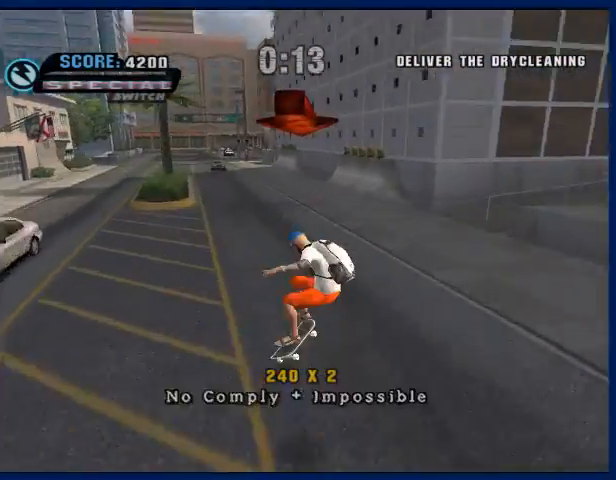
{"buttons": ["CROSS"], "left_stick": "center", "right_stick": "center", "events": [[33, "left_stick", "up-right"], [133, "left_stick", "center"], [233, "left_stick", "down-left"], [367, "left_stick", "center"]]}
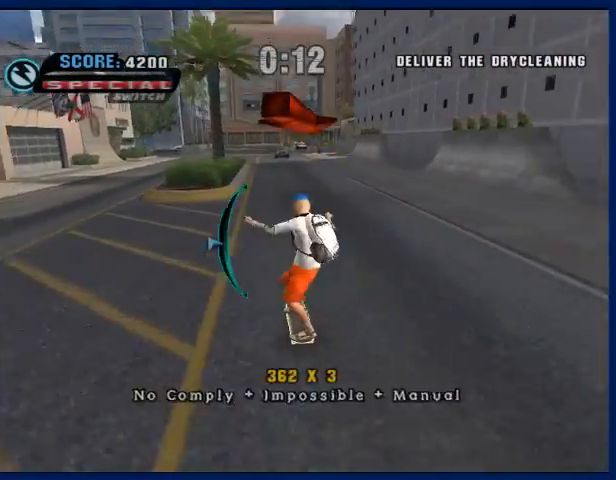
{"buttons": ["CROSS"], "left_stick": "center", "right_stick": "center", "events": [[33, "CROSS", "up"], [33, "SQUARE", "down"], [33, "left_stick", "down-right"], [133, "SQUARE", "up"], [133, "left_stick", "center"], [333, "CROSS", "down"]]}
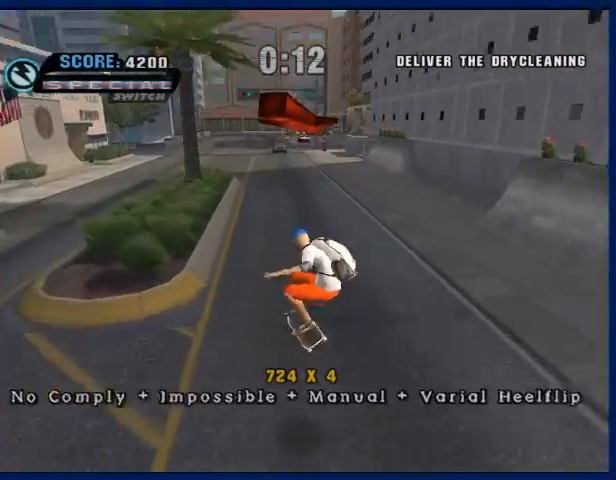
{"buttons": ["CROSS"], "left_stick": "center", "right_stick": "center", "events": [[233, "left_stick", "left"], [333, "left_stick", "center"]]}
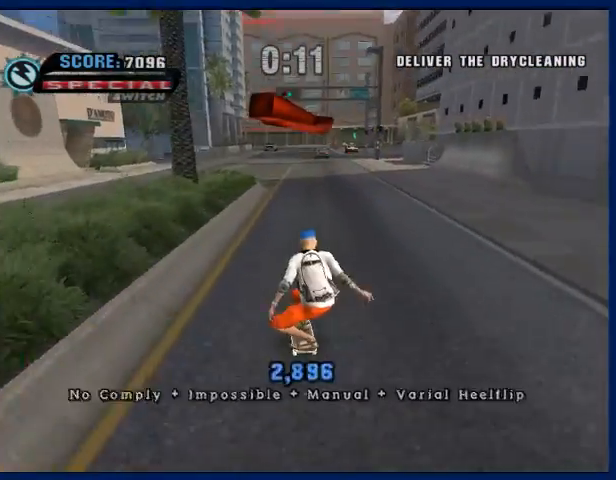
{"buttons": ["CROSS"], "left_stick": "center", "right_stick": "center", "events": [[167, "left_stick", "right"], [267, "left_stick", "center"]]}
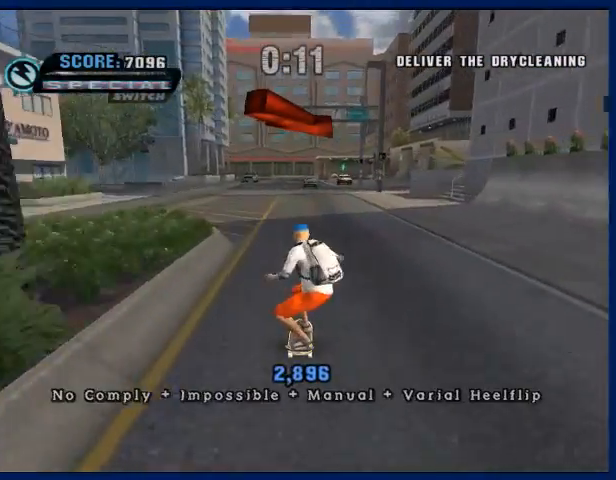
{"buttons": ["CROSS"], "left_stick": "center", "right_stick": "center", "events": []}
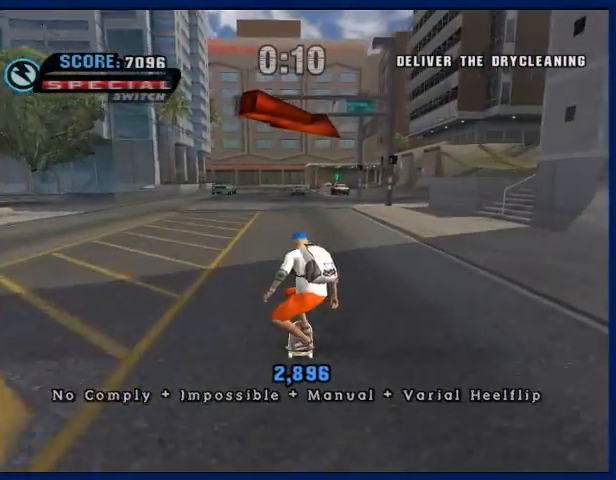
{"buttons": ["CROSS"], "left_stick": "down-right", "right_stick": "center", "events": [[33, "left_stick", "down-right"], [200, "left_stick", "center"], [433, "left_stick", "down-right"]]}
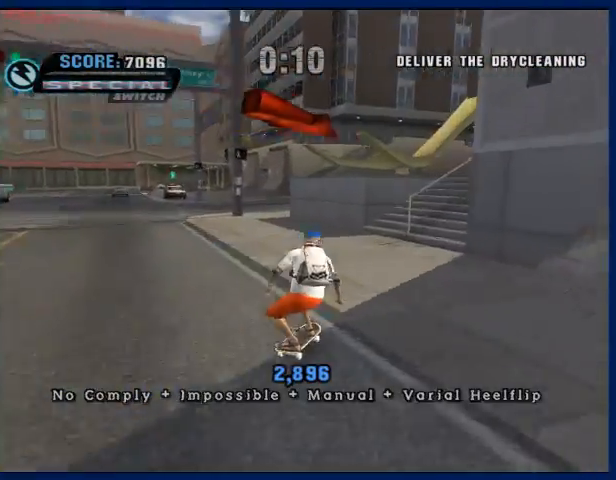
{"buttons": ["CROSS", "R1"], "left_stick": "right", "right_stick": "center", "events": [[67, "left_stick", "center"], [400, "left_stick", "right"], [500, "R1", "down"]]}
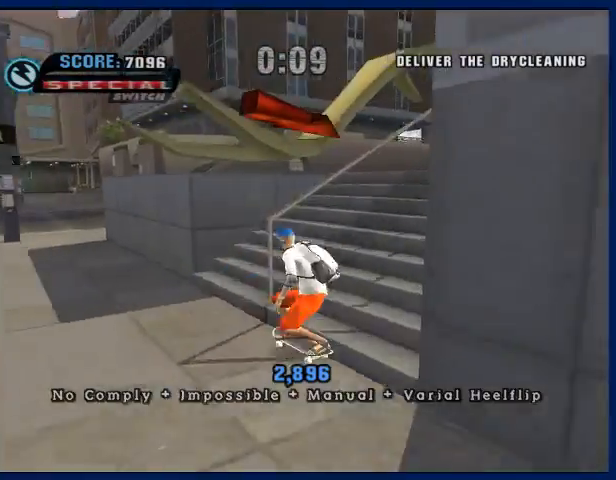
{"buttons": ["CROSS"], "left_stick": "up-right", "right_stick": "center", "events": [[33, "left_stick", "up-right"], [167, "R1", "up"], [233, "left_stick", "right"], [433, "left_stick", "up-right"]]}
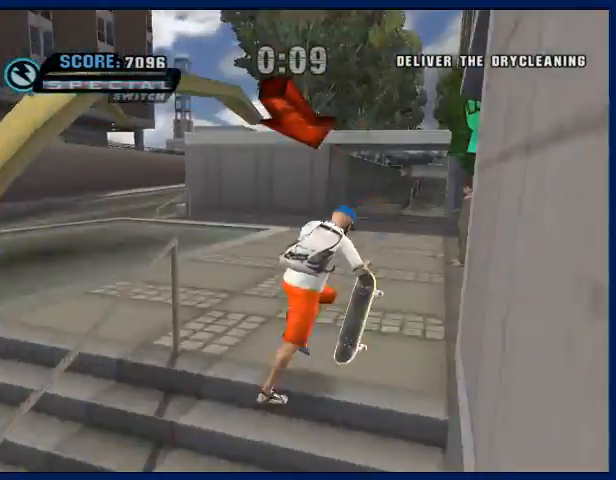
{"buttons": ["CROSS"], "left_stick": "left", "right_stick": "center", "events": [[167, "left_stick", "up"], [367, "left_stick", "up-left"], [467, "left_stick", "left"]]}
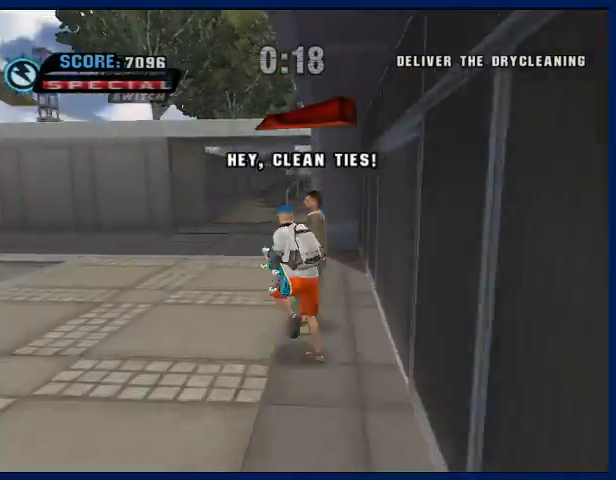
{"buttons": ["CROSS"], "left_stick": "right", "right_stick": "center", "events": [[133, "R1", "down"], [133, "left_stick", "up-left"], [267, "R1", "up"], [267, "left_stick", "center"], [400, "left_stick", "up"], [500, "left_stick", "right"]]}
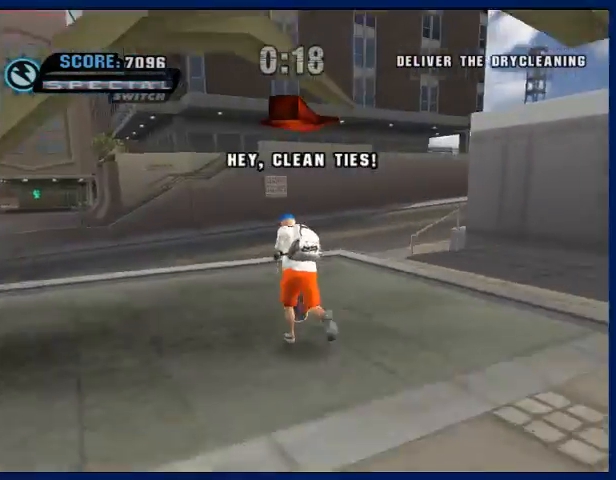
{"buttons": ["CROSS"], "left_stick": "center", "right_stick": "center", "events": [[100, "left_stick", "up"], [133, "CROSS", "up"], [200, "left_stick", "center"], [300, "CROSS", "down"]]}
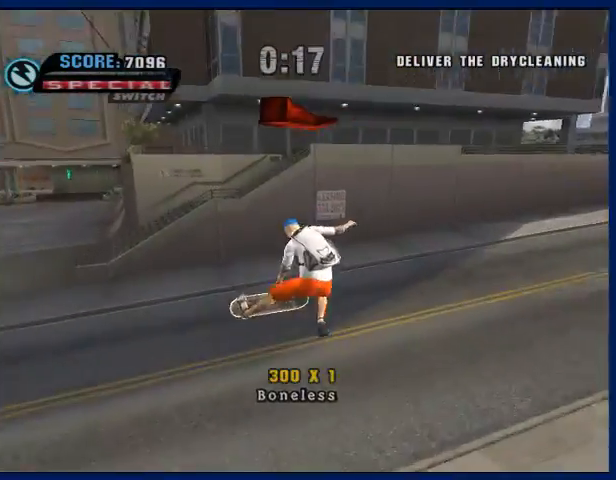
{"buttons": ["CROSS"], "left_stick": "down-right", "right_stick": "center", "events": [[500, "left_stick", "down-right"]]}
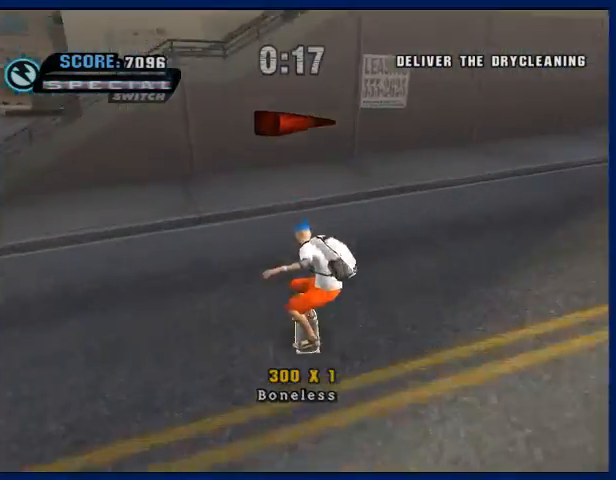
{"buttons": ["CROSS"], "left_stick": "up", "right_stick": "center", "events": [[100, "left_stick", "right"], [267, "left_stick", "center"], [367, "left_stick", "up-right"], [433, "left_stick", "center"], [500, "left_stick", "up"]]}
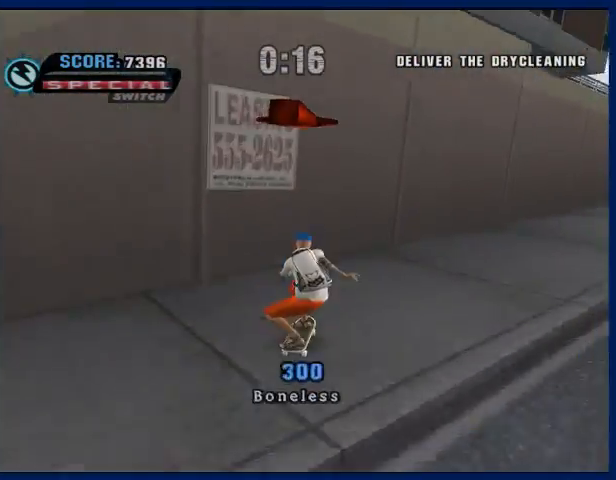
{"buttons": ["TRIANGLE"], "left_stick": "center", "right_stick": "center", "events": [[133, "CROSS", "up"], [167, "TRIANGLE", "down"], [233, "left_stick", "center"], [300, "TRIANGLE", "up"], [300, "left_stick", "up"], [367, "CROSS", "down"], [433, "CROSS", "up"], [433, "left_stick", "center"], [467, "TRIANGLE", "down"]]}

» ASSIGNMENT: Copy all of the data word for word, and keep the pictures out of it.

» TASK OUTPUT:
{"buttons": ["CROSS"], "left_stick": "center", "right_stick": "center", "events": [[33, "left_stick", "up-right"], [133, "left_stick", "center"], [233, "left_stick", "down-left"], [367, "left_stick", "center"]]}
{"buttons": ["CROSS"], "left_stick": "center", "right_stick": "center", "events": [[33, "CROSS", "up"], [33, "SQUARE", "down"], [33, "left_stick", "down-right"], [133, "SQUARE", "up"], [133, "left_stick", "center"], [333, "CROSS", "down"]]}
{"buttons": ["CROSS"], "left_stick": "center", "right_stick": "center", "events": [[233, "left_stick", "left"], [333, "left_stick", "center"]]}
{"buttons": ["CROSS"], "left_stick": "center", "right_stick": "center", "events": [[167, "left_stick", "right"], [267, "left_stick", "center"]]}
{"buttons": ["CROSS"], "left_stick": "center", "right_stick": "center", "events": []}
{"buttons": ["CROSS"], "left_stick": "down-right", "right_stick": "center", "events": [[33, "left_stick", "down-right"], [200, "left_stick", "center"], [433, "left_stick", "down-right"]]}
{"buttons": ["CROSS", "R1"], "left_stick": "right", "right_stick": "center", "events": [[67, "left_stick", "center"], [400, "left_stick", "right"], [500, "R1", "down"]]}
{"buttons": ["CROSS"], "left_stick": "up-right", "right_stick": "center", "events": [[33, "left_stick", "up-right"], [167, "R1", "up"], [233, "left_stick", "right"], [433, "left_stick", "up-right"]]}
{"buttons": ["CROSS"], "left_stick": "left", "right_stick": "center", "events": [[167, "left_stick", "up"], [367, "left_stick", "up-left"], [467, "left_stick", "left"]]}
{"buttons": ["CROSS"], "left_stick": "right", "right_stick": "center", "events": [[133, "R1", "down"], [133, "left_stick", "up-left"], [267, "R1", "up"], [267, "left_stick", "center"], [400, "left_stick", "up"], [500, "left_stick", "right"]]}
{"buttons": ["CROSS"], "left_stick": "center", "right_stick": "center", "events": [[100, "left_stick", "up"], [133, "CROSS", "up"], [200, "left_stick", "center"], [300, "CROSS", "down"]]}
{"buttons": ["CROSS"], "left_stick": "down-right", "right_stick": "center", "events": [[500, "left_stick", "down-right"]]}
{"buttons": ["CROSS"], "left_stick": "up", "right_stick": "center", "events": [[100, "left_stick", "right"], [267, "left_stick", "center"], [367, "left_stick", "up-right"], [433, "left_stick", "center"], [500, "left_stick", "up"]]}
{"buttons": ["TRIANGLE"], "left_stick": "center", "right_stick": "center", "events": [[133, "CROSS", "up"], [167, "TRIANGLE", "down"], [233, "left_stick", "center"], [300, "TRIANGLE", "up"], [300, "left_stick", "up"], [367, "CROSS", "down"], [433, "CROSS", "up"], [433, "left_stick", "center"], [467, "TRIANGLE", "down"]]}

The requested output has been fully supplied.